[Records contained in a dataset]
____

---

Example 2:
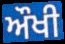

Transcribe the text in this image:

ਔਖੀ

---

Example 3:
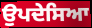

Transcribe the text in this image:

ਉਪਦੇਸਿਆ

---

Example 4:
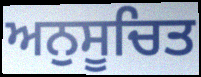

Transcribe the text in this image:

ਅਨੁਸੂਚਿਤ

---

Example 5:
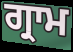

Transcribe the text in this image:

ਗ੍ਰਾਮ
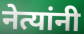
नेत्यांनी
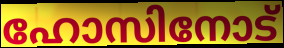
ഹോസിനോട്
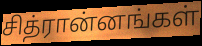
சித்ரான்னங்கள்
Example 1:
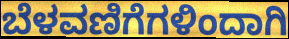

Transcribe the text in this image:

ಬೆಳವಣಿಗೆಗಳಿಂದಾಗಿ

____

[What is needed] Each entry must be set down word for word; no image may be carried over.

[Task output]
---

Example 2:

Transcribe the text in this image:

ਔਖੀ

---

Example 3:

Transcribe the text in this image:

ਉਪਦੇਸਿਆ

---

Example 4:

Transcribe the text in this image:

ਅਨੁਸੂਚਿਤ

---

Example 5:

Transcribe the text in this image:

ਗ੍ਰਾਮ
नेत्यांनी
ഹോസിനോട്
சித்ரான்னங்கள்
Example 1:

Transcribe the text in this image:

ಬೆಳವಣಿಗೆಗಳಿಂದಾಗಿ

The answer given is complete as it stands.